Social media use puts business reputation at risk

Lack of clear policies to guide employee use of social networking sites puts corporate reputations at risk, while inappropriate leaks of information may lead to legal repercussions, says industry observer.

SINGAPORE--One of the biggest risks borne from the use of social media at work is that slipups can potentially damage an organization's reputation, says an industry observer, who recommends that companies create and disseminate clear policies that guide how employees can or cannot behave when using social media in the office.

While the use of social media such as Facebook and Twitter can expose corporate networks to malicious code and attacks, one of the biggest problems businesses need to worry about is the "potential reputational damage" due to the disclosure of confidential business or inappropriate information, said Steve Durbin, vice president of sales and marketing at the Information Security Forum (ISF). The ISF is a non-profit organization that provides research and guidance on information security issues.

In an interview Wednesday with ZDNet Asia, Durbin noted that a virus infection brought about by social media is a technical issue that is easier to fix. In contrast, damage to an organization's reputation can happen very quickly and may involve legal liabilities, he pointed out.

According to Durbin, there are currently more risks than benefits associated with social media use in an organization. This is because so far neither companies nor individual employees have reached a level of maturity in terms of establishing the do's and don'ts when using and integrating social media in a work environment, as well as understanding the implications that come with it, he explained.

Social networking sites, observed Durbin, are a relatively new phenomenon. The rise of consumerization and proliferation of devices such as smartphones and tablets--which provide mobile access to social networks--have also made the situation increasingly complex, he said.

People today are multitasking, accessing both personal and work data on corporate systems, such as checking their corporate e-mail and Facebook accounts all at the same time, Durbin added.

In addition, the exponential use of social media has brought about the "avatar effect", or the merging of the fantasy world and real life world, Durbin said. An employee may forget that he is in a work environment and posts content on his social network that is inappropriate in an enterprise context, he added.

Explicit policies the way to go
A similar case occurred in Singapore last month when a staff member of the Health Promotion Board (HPB) accidentally posted a personal tweet containing an expletive on the government agency's official Twitter account. The tweet had already gone viral with retweets by other Twitter users, by the time it was taken off the site.
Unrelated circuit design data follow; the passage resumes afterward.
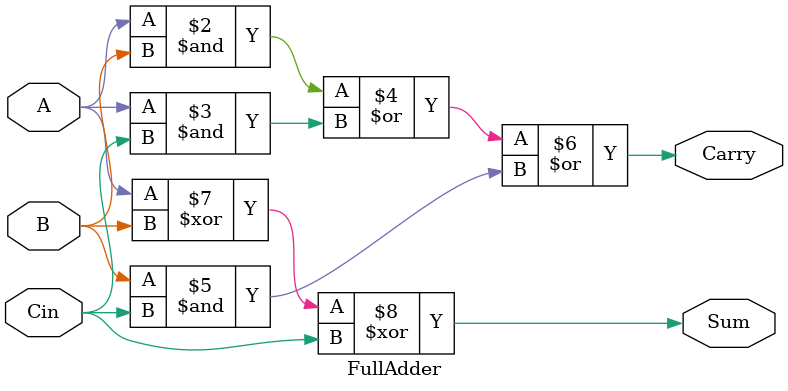
<source format=v>
`timescale 1ns / 1ps

module FullAdder(A, B, Cin, Sum, Carry);
	
	input A, B, Cin;
	output reg Sum, Carry;
	
	always @ (*)
	begin
		Carry = (A & B) | (A & Cin) | (B & Cin);
		Sum = A ^ B ^ Cin;
	end 
	
endmodule

</source>
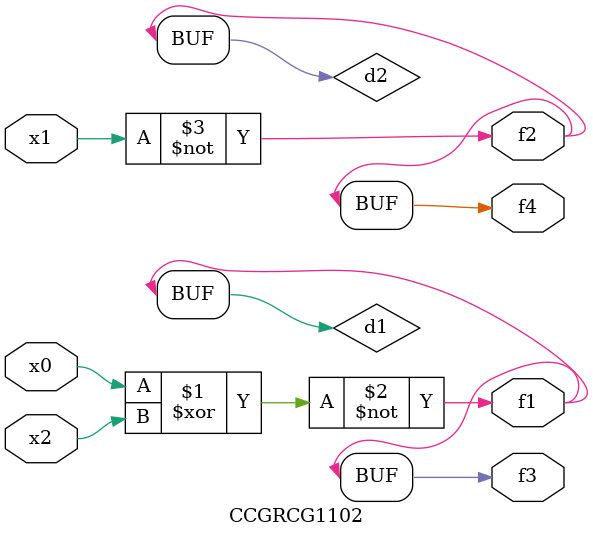
<source format=v>
module CCGRCG1102(
	input x0, x1, x2,
	output f1, f2, f3, f4
);

	wire d1, d2, d3;

	xnor (d1, x0, x2);
	nand (d2, x1);
	nor (d3, x1, x2);
	assign f1 = d1;
	assign f2 = d2;
	assign f3 = d1;
	assign f4 = d2;
endmodule

</source>
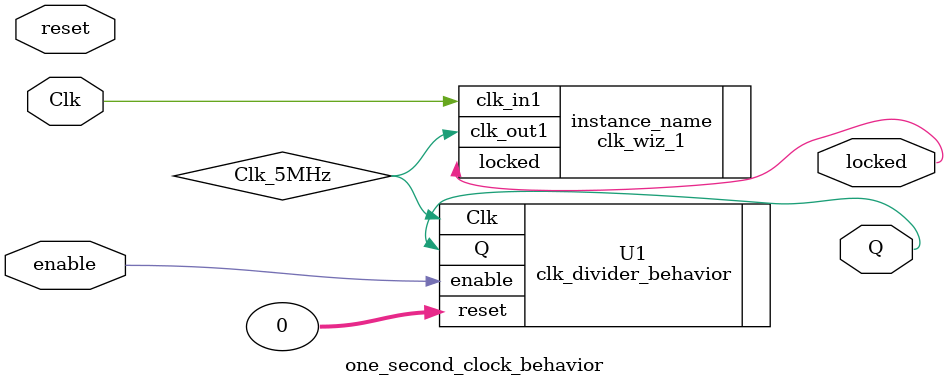
<source format=v>
`timescale 1ns / 1ps

module one_second_clock_behavior(
    input Clk,
    input reset,
    input enable,
    output locked,
    output Q
    );
    
       wire Q;

       // clock generator instantiation
        clk_wiz_1 instance_name
        (
        // Clock in ports
         .clk_in1(Clk),      // input clk_in1
         // Clock out ports
         .clk_out1(Clk_5MHz),     // output clk_out1
         // Status and control signals
//         .reset(reset), // input reset
         .locked(locked)); 

       // clock divider instantiation
       clk_divider_behavior U1 (.Clk(Clk_5MHz), .reset(0), .enable(enable), .Q(Q));

endmodule

</source>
In response to this, Durbin reiterated the need for explicit social media policies to be in place within an organization. For instance, employees should refrain from being logged in to professional and personal Twitter accounts at the same time.

However, he noted that one must "differentiate malicious intent and accidental misuse" and that "people will always make mistakes". He added that what is more important is how a company "deals with those mistakes in a constructive way, looking at why things happen and putting in place clear measures and policies to prevent that sort of thing happening in the future".

Quizzed on whether social networking reduces or increases staff productivity, Durbin replied it boils down to the individual.

"There are business benefits if someone, through his social network, managed to resolve an issue much faster than he would have otherwise, just as there are others who spend a significant amount of time using their social networks to plan their next holiday", he pointed out.

Kill not an option
While he acknowledged that there are potential business and reputation risks of social media at work, Durbin warned against prohibiting social networks in the workplace.

"The issue isn't social media [itself]," Durbin pointed out, noting that social media is only an "infrastructural layer" that facilitates social interaction. The key is getting some clarity around what is acceptable behavior in a particular organization, he said.

Social elements, he added, have always existed at the workplace and concerns over the impact of social media on employees are the same concerns employers had with workers using their desk phones to converse with their friends.

The difference, however, is that "the medium has changed from the phone to a smartphone, from a chat at the watercooler that stretches to half an hour, to someone sitting at their desk on Facebook," he said. In addition, the medium is Web-based, which means any information put out can suddenly go viral, as seen in HPB's case, he noted.

And while people have changed in the way they behave and operate at a societal level, business practices have not evolved accordingly, Durbin said.

Most organizations have corporate policies and procedures in an employee handbook, such as those governing health and safety, and social networking policies are no different, he added.

"It's about setting the tone for the way you do business and being clear with the people who work with you as to what is acceptable and unacceptable behavior," said Durbin. That, he noted, is a positive step as opposed to imposing a set of commandments and things that employees cannot do or even totally barring social networks in the office, which is "draconian".